An organizer working to recruit more young people into farming says the individual attributes and community efforts needed to bring these folks on board are also key to recruiting new blood into the rigorous work of commercial fisheries.

That advice from Severine von Tscharner Fleming, director of the Greenhorns, came during the first Homer Halibut Festival Sept. 19-20 in Homer, Alaska.

"We are interested in a different system that orients the wealth more locally, that ships the product less far, that makes use of a broader range of products and processes, a more diverse use of the landscape and one that is sustainable and sustaining for the producers," Fleming said in an interview during a community fish fry hosted by the Alaska Marine Conservation Council on the Homer Spit.

"On an individual basis it does a lot of good to have a certain amount of charisma, and to be deeply determined, very strong work ethic, high level of stamina, independent mindedness, opportunism, but that's on an individual basis," she said.

"As a community, we benefit from working together and what's certainly proven true within the young farmer's movement has been the towns and clusters of towns that figure out how to work together, how to cooperate."

Fleming's message to young fish harvesters, she said, is the power of sharing knowledge, infrastructure, and the ritual and culture of their profession to strengthen the group as a whole. "And when the consumer knows they are going to get a higher quality product and they can rely on that, and they have had a good experience, it accelerates how quickly that consumer can go from an occasional buyer of local food to a dedicated buyer of local food," she said.

The festival got under way on Sept. 19 with panel discussions at Homer's Islands and Ocean Visitor Center, with speakers representing the International Pacific Halibut Commission, the Alaska Seafood Marketing Institute, the charter boat industry and the Alaska Department of Fish and Game.

"Halibut has played a key role in the economy and lifestyle of Homer," said Don Lane, an IPHC commissioner who lives in Homer and fishes commercially as a longliner. "The sustainability of halibut as a resource plays a fundamental role in the economy of Homer. We should all celebrate that we have had this resource for so many years and that we have so many people engaged in research (about halibut)," he said.

Margaret Bauman

Bruce Leaman, executive director, left, and research biologist Claude Dykstra, both of the International Pacific Halibut Commission, were among the speakers at the Homer Halibut Festival, and participants in the community fish fry – featuring freshly filleted deep fried halibut – following their presentations.

Bruce Leaman, executive director of the IPHC, and IPHC research biologist Claude Dykstra also participated in the panel discussions.

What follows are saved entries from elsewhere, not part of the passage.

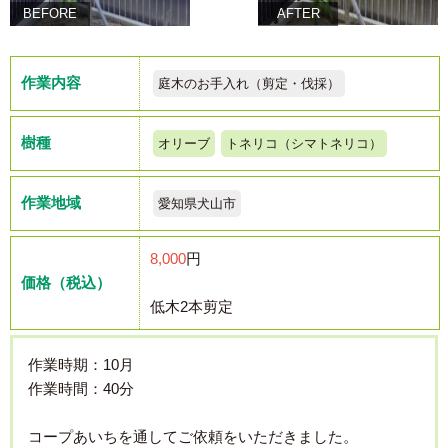
BEFORE
AFTER
作業内容
庭木のお手入れ（剪定・伐採）
樹種
オリーブ
トネリコ（シマトネリコ）
作業地域
愛知県犬山市
8,000
円
価格（税込）
低木2本剪定
作業時期：10月
作業時間：40分
コープあいちを通してご依頼をいただきました。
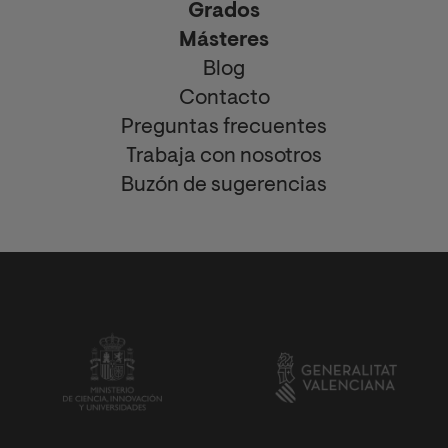
Grados
Másteres
Blog
Contacto
Preguntas frecuentes
Trabaja con nosotros
Buzón de sugerencias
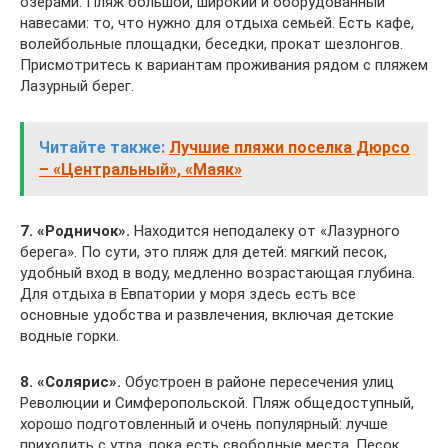
озерами. Пляж большой, широкий и оборудованный
навесами: то, что нужно для отдыха семьей. Есть кафе,
волейбольные площадки, беседки, прокат шезлонгов.
Присмотритесь к вариантам проживания рядом с пляжем
Лазурный берег.
Читайте также:
Лучшие пляжи поселка Дюрсо
– «Центральный», «Маяк»
7. «Родничок».
Находится неподалеку от «Лазурного
берега». По сути, это пляж для детей: мягкий песок,
удобный вход в воду, медленно возрастающая глубина.
Для отдыха в Евпатории у моря здесь есть все
основные удобства и развлечения, включая детские
водные горки.
8. «Солярис».
Обустроен в районе пересечения улиц
Революции и Симферопольской. Пляж общедоступный,
хорошо подготовленный и очень популярный: лучше
приходить с утра, пока есть свободные места. Песок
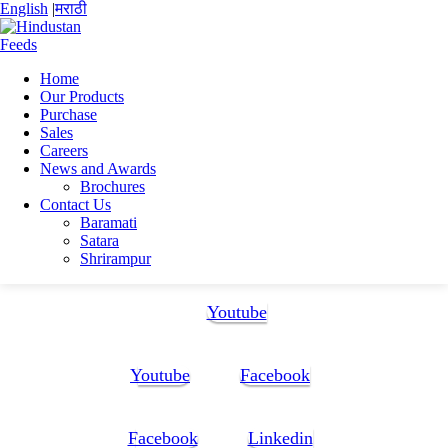
English
|
मराठी
Home
Our Products
Home
Purchase
Sunil Nangare
Sales
CV Sunil Nangare(stores dept.)
Careers
News and Awards
CV Sunil Nangare(stores dept.)
Brochures
Contact Us
Baramati
CV Sunil Nangare(stores dept.)
Satara
Shrirampur
Follow Us:
Youtube
Youtube
Facebook
Facebook
Linkedin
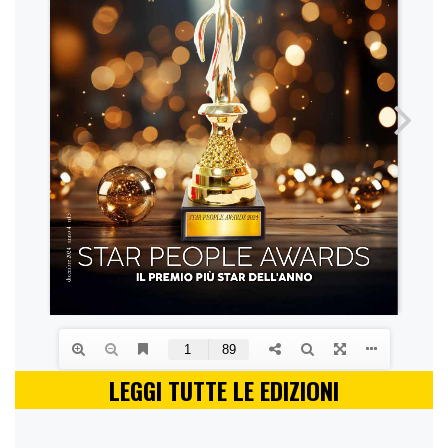
LEGGI TUTTE LE EDIZIONI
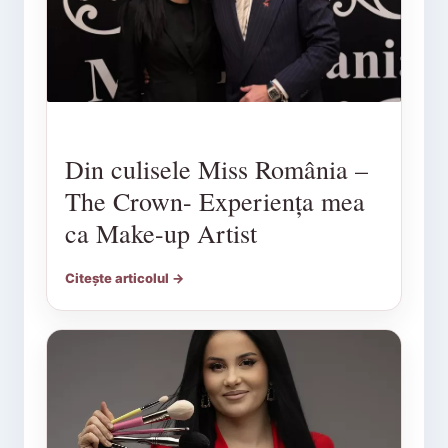
Din culisele Miss România –
The Crown- Experiența mea
ca Make-up Artist
Citește articolul →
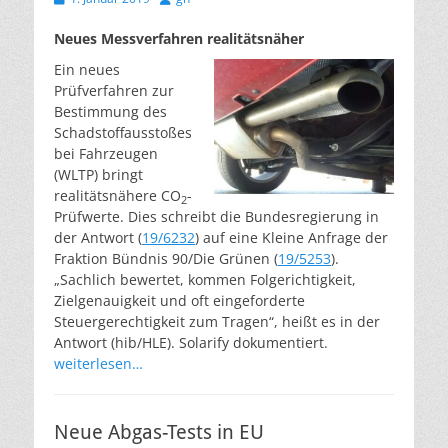
am
Neues Messverfahren realitätsnäher
Ein neues
Prüfverfahren zur
Bestimmung des
Schadstoffausstoßes
bei Fahrzeugen
(WLTP) bringt
realitätsnähere CO
-
2
Prüfwerte. Dies schreibt die Bundesregierung in
der Antwort (
19/6232
) auf eine Kleine Anfrage der
Fraktion Bündnis 90/Die Grünen (
19/5253
).
„Sachlich bewertet, kommen Folgerichtigkeit,
Zielgenauigkeit und oft eingeforderte
Steuergerechtigkeit zum Tragen“, heißt es in der
Antwort (hib/HLE). Solarify dokumentiert.
weiterlesen…
Neue Abgas-Tests in EU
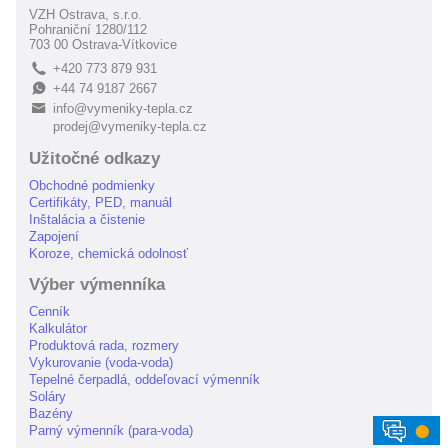
VZH Ostrava, s.r.o.
Pohraniční 1280/112
703 00 Ostrava-Vítkovice
+420 773 879 931
L
+44 74 9187 2667
E
info@vymeniky-tepla.cz
B
prodej@vymeniky-tepla.cz
Užitočné odkazy
Obchodné podmienky
Certifikáty, PED, manuál
Inštalácia a čistenie
Zapojení
Koroze, chemická odolnosť
Výber výmenníka
Cenník
Kalkulátor
Produktová rada, rozmery
Vykurovanie (voda-voda)
Tepelné čerpadlá, oddeľovací výmenník
Soláry
Bazény
⬤
Parný výmenník (para-voda)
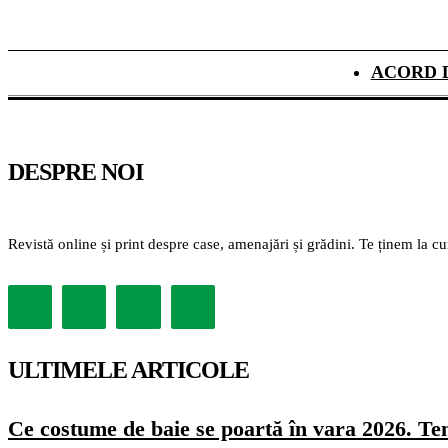
ACORD 
DESPRE NOI
Revistă online și print despre case, amenajări și grădini. Te ținem la c
ULTIMELE ARTICOLE
Ce costume de baie se poartă în vara 2026. Ten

Leaman provided extensive background information on the history and responsibilities of the IPHC, and spoke of cooperative efforts between the IPHC and North Pacific Fishery Management Council, while Dykstra talked about the life cycles of halibut, stock assessment surveys and the partnership of IPHC with other agencies in surveys and research.

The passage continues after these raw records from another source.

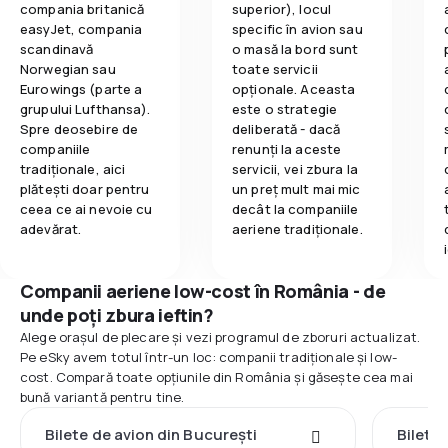
compania britanică
superior), locul
easyJet, compania
specific în avion sau
scandinavă
o masă la bord sunt
Norwegian sau
toate servicii
Eurowings (parte a
opționale. Aceasta
grupului Lufthansa).
este o strategie
Spre deosebire de
deliberată - dacă
companiile
renunți la aceste
tradiționale, aici
servicii, vei zbura la
plătești doar pentru
un preț mult mai mic
ceea ce ai nevoie cu
decât la companiile
adevărat.
aeriene tradiționale.
Companii aeriene low-cost în România - de
unde poți zbura ieftin?
Alege orașul de plecare și vezi programul de zboruri actualizat.
Pe eSky avem totul într-un loc: companii tradiționale și low-
cost. Compară toate opțiunile din România și găsește cea mai
bună variantă pentru tine.
Bilete de avion din București
Bilete 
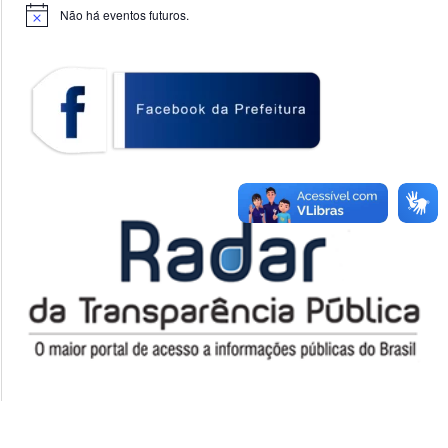
Não há eventos futuros.
Notice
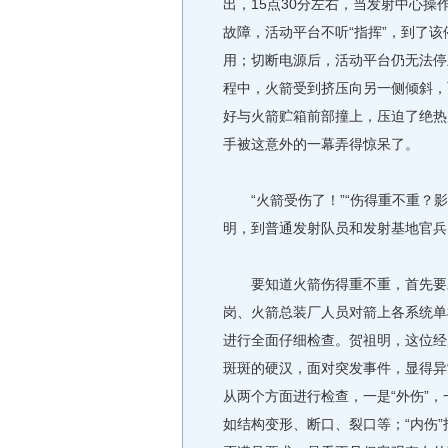
出，15点30分左右，当发射中心
故障，活动平台不听“指挥”，到了该
用；切断电源后，活动平台仍无法停
程中，火箭受到挤压向另一侧倾斜，
好与火箭贮箱前部撞上，压迫了绝热
手被这意外的一幕弄得惊呆了。
“火箭受伤了！”“伤得重不重？影
明，到普通发射队员和发射基地官兵
要知道火箭伤得重不重，首先要对
岗、火箭总装厂人员对箭上各系统单
进行全面仔细检查。贺祖明，这位经
斑斑的硬汉，面对突发事件，显得异
从两个方面进行检查，一是“外伤”，
如结构变形、断口、裂口等；“内伤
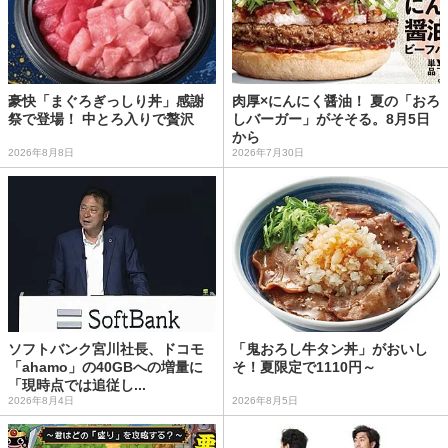
豪快「まぐろぎっしり丼」感謝
肉厚×にんにく醤油！ 夏の「おろ
祭で登場！ 中とろ入りで贅沢
しバーガー」がそそる。8月5日
から
2026年8月8日
2026年7月30日
ソフトバンク宮川社長、ドコモ
「鬼おろし牛タン丼」がおいし
「ahamo」の40GBへの増量に
そ！夏限定で1110円～
「現時点では追従し...
2026年8月4日
2026年8月5日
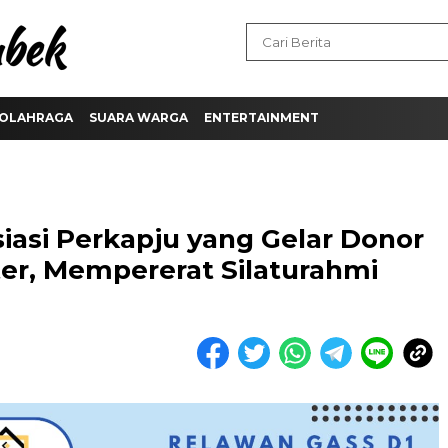
OLAHRAGA
SUARA WARGA
ENTERTAINMENT
iasi Perkapju yang Gelar Donor
er, Mempererat Silaturahmi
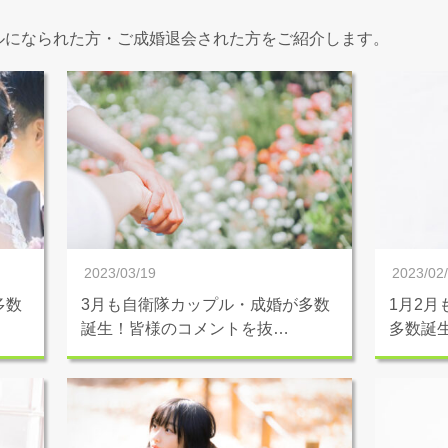
ルになられた方・ご成婚退会された方をご紹介します。
2023/03/19
2023/02
多数
3月も自衛隊カップル・成婚が多数
1月2
誕生！皆様のコメントを抜…
多数誕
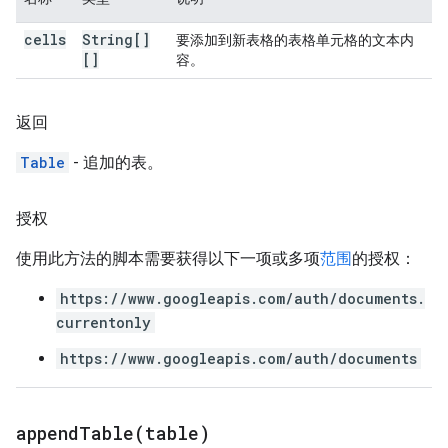
cells
String[]
要添加到新表格的表格单元格的文本内
[]
容。
返回
Table
- 追加的表。
授权
使用此方法的脚本需要获得以下一项或多项
范围
的授权：
https://www.googleapis.com/auth/documents.
currentonly
https://www.googleapis.com/auth/documents
appendTable(
table)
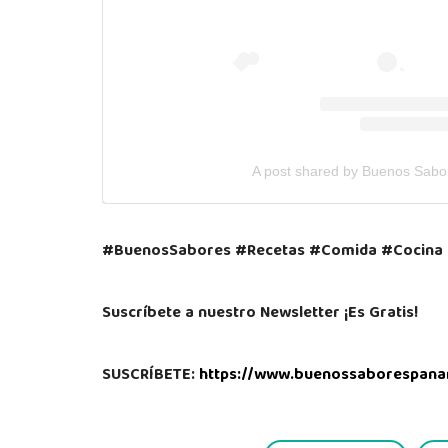
A post shared by Buenos Sab
#BuenosSabores #Recetas #Comida #Cocina 
Suscríbete a nuestro Newsletter ¡Es Gratis!
SUSCRÍBETE:
https://www.buenossaborespana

The weekend also included a community fish fry and halibut filleting demonstration, a fund raiser for the Alaska Marine Conservation Council, a Halibut Hustle 5k run on the Homer Spit and a presentation by Fleming for young fishermen.

In addition to AMCC, sponsors included IPHC, ASMI, veteran fisherman and state legislator Paul Seaton of Homer, Trident Seafoods, Icicle Seafoods, the North Pacific Fisheries Association and several Homer area businesses.